(Record excerpts begins)

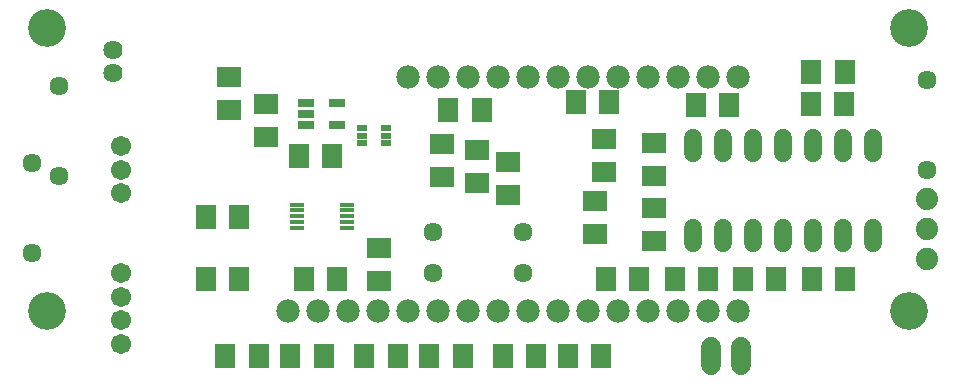
<source format=gbr>
G04 EAGLE Gerber RS-274X export*
G75*
%MOMM*%
%FSLAX34Y34*%
%LPD*%
%INSoldermask Top*%
%IPPOS*%
%AMOC8*
5,1,8,0,0,1.08239X$1,22.5*%
G01*
%ADD10C,3.203200*%
%ADD11C,1.981200*%
%ADD12R,2.006200X1.803200*%
%ADD13R,1.803200X2.006200*%
%ADD14R,2.003200X1.803200*%
%ADD15R,1.803200X2.003200*%
%ADD16C,1.524000*%
%ADD17C,1.625600*%
%ADD18R,1.203200X0.453200*%
%ADD19R,1.473200X0.762000*%
%ADD20R,0.853200X0.553200*%
%ADD21C,1.879600*%
%ADD22C,1.727200*%
%ADD23C,1.703200*%
%ADD24C,1.611200*%


D10*
X150000Y400000D03*
X150000Y160000D03*
X880000Y400000D03*
X880000Y160000D03*
D11*
X734700Y358800D03*
X709300Y358800D03*
X683900Y358800D03*
X658500Y358800D03*
X633100Y358800D03*
X607700Y358800D03*
X582300Y358800D03*
X556900Y358800D03*
X531500Y358800D03*
X506100Y358800D03*
X480700Y358800D03*
X455300Y358800D03*
X379100Y160600D03*
X404500Y160600D03*
X429900Y160600D03*
X455300Y160600D03*
X480700Y160600D03*
X506100Y160600D03*
X531500Y160600D03*
X556900Y160600D03*
X582300Y160600D03*
X607700Y160600D03*
X633100Y160600D03*
X658500Y160600D03*
X683900Y160600D03*
X709300Y160600D03*
X734700Y160600D03*
X353700Y160600D03*
D12*
X614150Y253710D03*
X614150Y225270D03*
X664150Y247870D03*
X664150Y219430D03*
X663830Y274430D03*
X663830Y302870D03*
D13*
X681380Y187470D03*
X709820Y187470D03*
X738770Y187470D03*
X767210Y187470D03*
X797220Y187440D03*
X825660Y187440D03*
X825530Y363020D03*
X797090Y363020D03*
X727530Y334550D03*
X699090Y334550D03*
X517860Y330820D03*
X489420Y330820D03*
D12*
X513800Y268380D03*
X513800Y296820D03*
X484670Y273460D03*
X484670Y301900D03*
D14*
X621330Y305990D03*
X621330Y277990D03*
D15*
X623300Y187470D03*
X651300Y187470D03*
D14*
X540470Y258440D03*
X540470Y286440D03*
D15*
X796690Y335430D03*
X824690Y335430D03*
X597510Y337050D03*
X625510Y337050D03*
X284230Y187470D03*
X312230Y187470D03*
D16*
X697220Y217496D02*
X697220Y230704D01*
X722620Y230704D02*
X722620Y217496D01*
X849620Y217496D02*
X849620Y230704D01*
X849620Y293696D02*
X849620Y306904D01*
X748020Y230704D02*
X748020Y217496D01*
X773420Y217496D02*
X773420Y230704D01*
X824220Y230704D02*
X824220Y217496D01*
X798820Y217496D02*
X798820Y230704D01*
X824220Y293696D02*
X824220Y306904D01*
X798820Y306904D02*
X798820Y293696D01*
X773420Y293696D02*
X773420Y306904D01*
X748020Y306904D02*
X748020Y293696D01*
X722620Y293696D02*
X722620Y306904D01*
X697220Y306904D02*
X697220Y293696D01*
D17*
X205400Y361650D03*
X205400Y381650D03*
D18*
X403491Y230450D03*
X403491Y235450D03*
X403491Y240450D03*
X403491Y245450D03*
X403491Y250450D03*
X361229Y250450D03*
X361229Y245450D03*
X361229Y240450D03*
X361229Y235450D03*
X361229Y230450D03*
D12*
X430810Y213920D03*
X430810Y185480D03*
D13*
X367310Y187470D03*
X395750Y187470D03*
D15*
X284820Y239620D03*
X312820Y239620D03*
D19*
X369086Y336368D03*
X369086Y326970D03*
X369086Y317572D03*
X394994Y317572D03*
X394994Y336368D03*
D15*
X363040Y291220D03*
X391040Y291220D03*
D14*
X303700Y330430D03*
X303700Y358430D03*
X335300Y307930D03*
X335300Y335930D03*
D20*
X416220Y315170D03*
X416220Y308670D03*
X416220Y302170D03*
X436720Y315170D03*
X436720Y308670D03*
X436720Y302170D03*
D21*
X895000Y255400D03*
X895000Y230000D03*
X895000Y204600D03*
D22*
X712300Y130120D02*
X712300Y114880D01*
X737700Y114880D02*
X737700Y130120D01*
D23*
X212500Y132500D03*
X212500Y152500D03*
X212500Y172500D03*
X212500Y192500D03*
X212500Y300000D03*
X212500Y280000D03*
X212500Y260000D03*
D13*
X329220Y122500D03*
X300780Y122500D03*
X446720Y122500D03*
X418280Y122500D03*
X564220Y122500D03*
X535780Y122500D03*
X590780Y122500D03*
X619220Y122500D03*
X473280Y122500D03*
X501720Y122500D03*
X355780Y122500D03*
X384220Y122500D03*
D24*
X476900Y192500D03*
X553100Y192500D03*
X553100Y227500D03*
X476900Y227500D03*
X895000Y279400D03*
X895000Y355600D03*
X137500Y209400D03*
X137500Y285600D03*
X160000Y274400D03*
X160000Y350600D03*
M02*

</source>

(Record excerpts ends)

* _Task brief_:
Could you print all of the entries above exactly as written, minus the pictures?

* _Response box_:
<source format=gbr>
G04 EAGLE Gerber RS-274X export*
G75*
%MOMM*%
%FSLAX34Y34*%
%LPD*%
%INSoldermask Top*%
%IPPOS*%
%AMOC8*
5,1,8,0,0,1.08239X$1,22.5*%
G01*
%ADD10C,3.203200*%
%ADD11C,1.981200*%
%ADD12R,2.006200X1.803200*%
%ADD13R,1.803200X2.006200*%
%ADD14R,2.003200X1.803200*%
%ADD15R,1.803200X2.003200*%
%ADD16C,1.524000*%
%ADD17C,1.625600*%
%ADD18R,1.203200X0.453200*%
%ADD19R,1.473200X0.762000*%
%ADD20R,0.853200X0.553200*%
%ADD21C,1.879600*%
%ADD22C,1.727200*%
%ADD23C,1.703200*%
%ADD24C,1.611200*%


D10*
X150000Y400000D03*
X150000Y160000D03*
X880000Y400000D03*
X880000Y160000D03*
D11*
X734700Y358800D03*
X709300Y358800D03*
X683900Y358800D03*
X658500Y358800D03*
X633100Y358800D03*
X607700Y358800D03*
X582300Y358800D03*
X556900Y358800D03*
X531500Y358800D03*
X506100Y358800D03*
X480700Y358800D03*
X455300Y358800D03*
X379100Y160600D03*
X404500Y160600D03*
X429900Y160600D03*
X455300Y160600D03*
X480700Y160600D03*
X506100Y160600D03*
X531500Y160600D03*
X556900Y160600D03*
X582300Y160600D03*
X607700Y160600D03*
X633100Y160600D03*
X658500Y160600D03*
X683900Y160600D03*
X709300Y160600D03*
X734700Y160600D03*
X353700Y160600D03*
D12*
X614150Y253710D03*
X614150Y225270D03*
X664150Y247870D03*
X664150Y219430D03*
X663830Y274430D03*
X663830Y302870D03*
D13*
X681380Y187470D03*
X709820Y187470D03*
X738770Y187470D03*
X767210Y187470D03*
X797220Y187440D03*
X825660Y187440D03*
X825530Y363020D03*
X797090Y363020D03*
X727530Y334550D03*
X699090Y334550D03*
X517860Y330820D03*
X489420Y330820D03*
D12*
X513800Y268380D03*
X513800Y296820D03*
X484670Y273460D03*
X484670Y301900D03*
D14*
X621330Y305990D03*
X621330Y277990D03*
D15*
X623300Y187470D03*
X651300Y187470D03*
D14*
X540470Y258440D03*
X540470Y286440D03*
D15*
X796690Y335430D03*
X824690Y335430D03*
X597510Y337050D03*
X625510Y337050D03*
X284230Y187470D03*
X312230Y187470D03*
D16*
X697220Y217496D02*
X697220Y230704D01*
X722620Y230704D02*
X722620Y217496D01*
X849620Y217496D02*
X849620Y230704D01*
X849620Y293696D02*
X849620Y306904D01*
X748020Y230704D02*
X748020Y217496D01*
X773420Y217496D02*
X773420Y230704D01*
X824220Y230704D02*
X824220Y217496D01*
X798820Y217496D02*
X798820Y230704D01*
X824220Y293696D02*
X824220Y306904D01*
X798820Y306904D02*
X798820Y293696D01*
X773420Y293696D02*
X773420Y306904D01*
X748020Y306904D02*
X748020Y293696D01*
X722620Y293696D02*
X722620Y306904D01*
X697220Y306904D02*
X697220Y293696D01*
D17*
X205400Y361650D03*
X205400Y381650D03*
D18*
X403491Y230450D03*
X403491Y235450D03*
X403491Y240450D03*
X403491Y245450D03*
X403491Y250450D03*
X361229Y250450D03*
X361229Y245450D03*
X361229Y240450D03*
X361229Y235450D03*
X361229Y230450D03*
D12*
X430810Y213920D03*
X430810Y185480D03*
D13*
X367310Y187470D03*
X395750Y187470D03*
D15*
X284820Y239620D03*
X312820Y239620D03*
D19*
X369086Y336368D03*
X369086Y326970D03*
X369086Y317572D03*
X394994Y317572D03*
X394994Y336368D03*
D15*
X363040Y291220D03*
X391040Y291220D03*
D14*
X303700Y330430D03*
X303700Y358430D03*
X335300Y307930D03*
X335300Y335930D03*
D20*
X416220Y315170D03*
X416220Y308670D03*
X416220Y302170D03*
X436720Y315170D03*
X436720Y308670D03*
X436720Y302170D03*
D21*
X895000Y255400D03*
X895000Y230000D03*
X895000Y204600D03*
D22*
X712300Y130120D02*
X712300Y114880D01*
X737700Y114880D02*
X737700Y130120D01*
D23*
X212500Y132500D03*
X212500Y152500D03*
X212500Y172500D03*
X212500Y192500D03*
X212500Y300000D03*
X212500Y280000D03*
X212500Y260000D03*
D13*
X329220Y122500D03*
X300780Y122500D03*
X446720Y122500D03*
X418280Y122500D03*
X564220Y122500D03*
X535780Y122500D03*
X590780Y122500D03*
X619220Y122500D03*
X473280Y122500D03*
X501720Y122500D03*
X355780Y122500D03*
X384220Y122500D03*
D24*
X476900Y192500D03*
X553100Y192500D03*
X553100Y227500D03*
X476900Y227500D03*
X895000Y279400D03*
X895000Y355600D03*
X137500Y209400D03*
X137500Y285600D03*
X160000Y274400D03*
X160000Y350600D03*
M02*

</source>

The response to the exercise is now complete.